Travers continued his researches in cryogenics and made the first accurate temperature measurements of liquid gases. He also helped to build several experimental liquid air plants in Europe. He died in Stroud, Gloucestershire.

==Publications==
The following is a partial list of publications:
- 1893. The preparation of acetylene from calcium carbide. Proc. Chem. Soc. p. 15.
- 1894. Metallic derivatives of acetylene. I. Mercuric acetylide. Trans. Chem. Soc. p. 264.
- 1895. (With W. Ramsay and J. Norman Collie) Helium, a constituent of certain minerals. Trans. Chem. Soc. p. 684.

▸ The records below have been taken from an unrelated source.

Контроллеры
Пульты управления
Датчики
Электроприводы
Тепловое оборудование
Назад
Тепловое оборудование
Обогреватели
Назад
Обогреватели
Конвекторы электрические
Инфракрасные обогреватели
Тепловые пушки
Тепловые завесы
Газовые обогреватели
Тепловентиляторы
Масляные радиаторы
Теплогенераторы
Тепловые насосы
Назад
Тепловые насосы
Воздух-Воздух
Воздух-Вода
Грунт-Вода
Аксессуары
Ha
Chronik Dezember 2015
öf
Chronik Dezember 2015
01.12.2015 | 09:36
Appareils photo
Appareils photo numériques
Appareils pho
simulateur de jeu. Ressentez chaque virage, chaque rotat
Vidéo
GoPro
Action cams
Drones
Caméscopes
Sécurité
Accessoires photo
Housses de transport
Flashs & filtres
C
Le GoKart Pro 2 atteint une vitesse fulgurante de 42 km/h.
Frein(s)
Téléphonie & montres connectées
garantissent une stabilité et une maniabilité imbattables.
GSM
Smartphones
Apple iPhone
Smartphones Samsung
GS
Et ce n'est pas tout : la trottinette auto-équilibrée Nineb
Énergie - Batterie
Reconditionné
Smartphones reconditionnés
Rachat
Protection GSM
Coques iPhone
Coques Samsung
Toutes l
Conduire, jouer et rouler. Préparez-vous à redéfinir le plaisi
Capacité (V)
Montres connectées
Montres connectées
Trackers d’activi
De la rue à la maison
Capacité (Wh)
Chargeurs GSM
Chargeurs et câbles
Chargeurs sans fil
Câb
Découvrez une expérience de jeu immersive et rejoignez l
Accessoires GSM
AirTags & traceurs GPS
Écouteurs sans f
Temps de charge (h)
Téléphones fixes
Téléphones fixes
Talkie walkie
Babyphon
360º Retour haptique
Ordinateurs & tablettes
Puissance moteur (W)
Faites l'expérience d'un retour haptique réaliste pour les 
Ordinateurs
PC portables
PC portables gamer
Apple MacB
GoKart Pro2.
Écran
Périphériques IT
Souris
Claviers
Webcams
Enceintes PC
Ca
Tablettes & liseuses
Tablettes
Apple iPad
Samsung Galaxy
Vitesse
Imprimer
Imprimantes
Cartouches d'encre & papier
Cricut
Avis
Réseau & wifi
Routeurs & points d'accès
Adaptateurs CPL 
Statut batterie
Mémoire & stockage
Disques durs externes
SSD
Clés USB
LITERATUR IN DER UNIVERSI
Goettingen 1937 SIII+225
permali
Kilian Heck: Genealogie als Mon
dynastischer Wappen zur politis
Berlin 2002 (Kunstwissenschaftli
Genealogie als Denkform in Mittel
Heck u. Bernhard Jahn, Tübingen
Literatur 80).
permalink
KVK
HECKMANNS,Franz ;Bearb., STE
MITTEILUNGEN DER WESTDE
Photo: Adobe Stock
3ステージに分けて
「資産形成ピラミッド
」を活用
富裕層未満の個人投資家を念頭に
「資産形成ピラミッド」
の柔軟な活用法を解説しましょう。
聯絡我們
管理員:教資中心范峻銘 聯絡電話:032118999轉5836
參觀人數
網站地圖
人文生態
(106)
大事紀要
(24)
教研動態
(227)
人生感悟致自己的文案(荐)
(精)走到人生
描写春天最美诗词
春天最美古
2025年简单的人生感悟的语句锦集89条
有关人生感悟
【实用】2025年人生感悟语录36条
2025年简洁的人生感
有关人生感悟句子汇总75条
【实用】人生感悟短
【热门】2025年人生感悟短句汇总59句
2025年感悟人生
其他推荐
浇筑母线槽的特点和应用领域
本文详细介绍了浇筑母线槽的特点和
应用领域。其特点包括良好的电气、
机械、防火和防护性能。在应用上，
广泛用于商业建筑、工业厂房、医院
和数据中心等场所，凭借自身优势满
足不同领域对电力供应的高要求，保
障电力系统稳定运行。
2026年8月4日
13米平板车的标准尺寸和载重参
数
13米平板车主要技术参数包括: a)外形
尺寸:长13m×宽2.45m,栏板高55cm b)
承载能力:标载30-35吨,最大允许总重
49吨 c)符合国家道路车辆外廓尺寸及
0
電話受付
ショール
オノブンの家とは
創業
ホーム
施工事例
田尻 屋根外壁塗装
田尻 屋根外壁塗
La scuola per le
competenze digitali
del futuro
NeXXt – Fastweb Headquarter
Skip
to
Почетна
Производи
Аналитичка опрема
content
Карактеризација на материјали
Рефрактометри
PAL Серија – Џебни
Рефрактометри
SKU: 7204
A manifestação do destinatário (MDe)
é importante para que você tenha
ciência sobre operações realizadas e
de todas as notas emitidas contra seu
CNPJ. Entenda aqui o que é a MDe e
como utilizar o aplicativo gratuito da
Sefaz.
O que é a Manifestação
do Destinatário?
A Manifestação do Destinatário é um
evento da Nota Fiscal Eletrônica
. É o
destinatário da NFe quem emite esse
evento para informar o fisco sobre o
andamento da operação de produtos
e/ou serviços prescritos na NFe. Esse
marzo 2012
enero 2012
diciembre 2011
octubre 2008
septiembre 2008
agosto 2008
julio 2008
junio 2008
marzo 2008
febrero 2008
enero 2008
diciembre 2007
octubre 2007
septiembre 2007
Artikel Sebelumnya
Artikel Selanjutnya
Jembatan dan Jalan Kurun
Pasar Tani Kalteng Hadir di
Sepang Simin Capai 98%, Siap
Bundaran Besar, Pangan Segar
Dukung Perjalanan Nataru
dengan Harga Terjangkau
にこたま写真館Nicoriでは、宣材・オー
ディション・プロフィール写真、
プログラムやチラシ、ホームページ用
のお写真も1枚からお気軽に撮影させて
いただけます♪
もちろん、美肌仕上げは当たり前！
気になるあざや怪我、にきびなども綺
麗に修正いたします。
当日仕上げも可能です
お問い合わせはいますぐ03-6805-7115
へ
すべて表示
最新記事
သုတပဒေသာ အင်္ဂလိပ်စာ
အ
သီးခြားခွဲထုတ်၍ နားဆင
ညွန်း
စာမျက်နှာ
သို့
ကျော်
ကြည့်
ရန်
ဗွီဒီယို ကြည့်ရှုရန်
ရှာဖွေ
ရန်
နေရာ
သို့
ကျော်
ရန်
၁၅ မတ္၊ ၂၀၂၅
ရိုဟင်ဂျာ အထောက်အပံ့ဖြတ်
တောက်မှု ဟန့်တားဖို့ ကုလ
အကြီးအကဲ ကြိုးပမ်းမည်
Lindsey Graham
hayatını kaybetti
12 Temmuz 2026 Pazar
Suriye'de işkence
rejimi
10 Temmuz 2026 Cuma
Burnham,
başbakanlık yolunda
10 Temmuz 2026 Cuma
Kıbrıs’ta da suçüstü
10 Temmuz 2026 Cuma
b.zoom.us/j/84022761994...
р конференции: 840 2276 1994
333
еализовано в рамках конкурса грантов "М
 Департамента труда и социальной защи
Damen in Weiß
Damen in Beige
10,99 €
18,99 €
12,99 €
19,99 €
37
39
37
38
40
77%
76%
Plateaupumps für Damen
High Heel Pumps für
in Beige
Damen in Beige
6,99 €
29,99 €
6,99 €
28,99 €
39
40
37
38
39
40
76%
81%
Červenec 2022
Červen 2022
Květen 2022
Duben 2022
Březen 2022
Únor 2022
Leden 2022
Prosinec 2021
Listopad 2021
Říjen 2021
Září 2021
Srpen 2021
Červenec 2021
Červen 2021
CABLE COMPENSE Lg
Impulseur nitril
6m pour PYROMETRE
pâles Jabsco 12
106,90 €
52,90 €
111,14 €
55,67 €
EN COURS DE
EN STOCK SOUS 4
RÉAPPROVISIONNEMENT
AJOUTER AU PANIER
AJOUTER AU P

- 1896–1897. Some experiments on helium. Proc. Roy. Soc. 60,449.
- 1898. The origin of the gases evolved on heating mineral substances, meteorites, etc. Proc. Roy. Soc. 64, 130.
- 1898. (With W. Ramsay) n a new constituent of atmospheric air [Krypton]. Proc. Roy. Soc. 63,405.
- 1901. The liquefaction of hydrogen. Phil. Mag. (6), 1,41 1.
- 1915. (With N. M. Gupta and R. C. Ray.) Some compounds of boron, hydrogen and oxygen. London: H. K. Lewis
- 1918. On the firing of glass pots. Trans. Soc. Glass Tech. 2, 170.
- 1928. The complete gasification of coal for towns' gas. Trans. Soc. Chem. Ind. p. 203.
- 1934. On a new view of the covalent bond, and the formation of free radicals. Trans. Faraday Soc. 30, 100.
- 1956. The life of Sir William Ramsay. London: Arnold.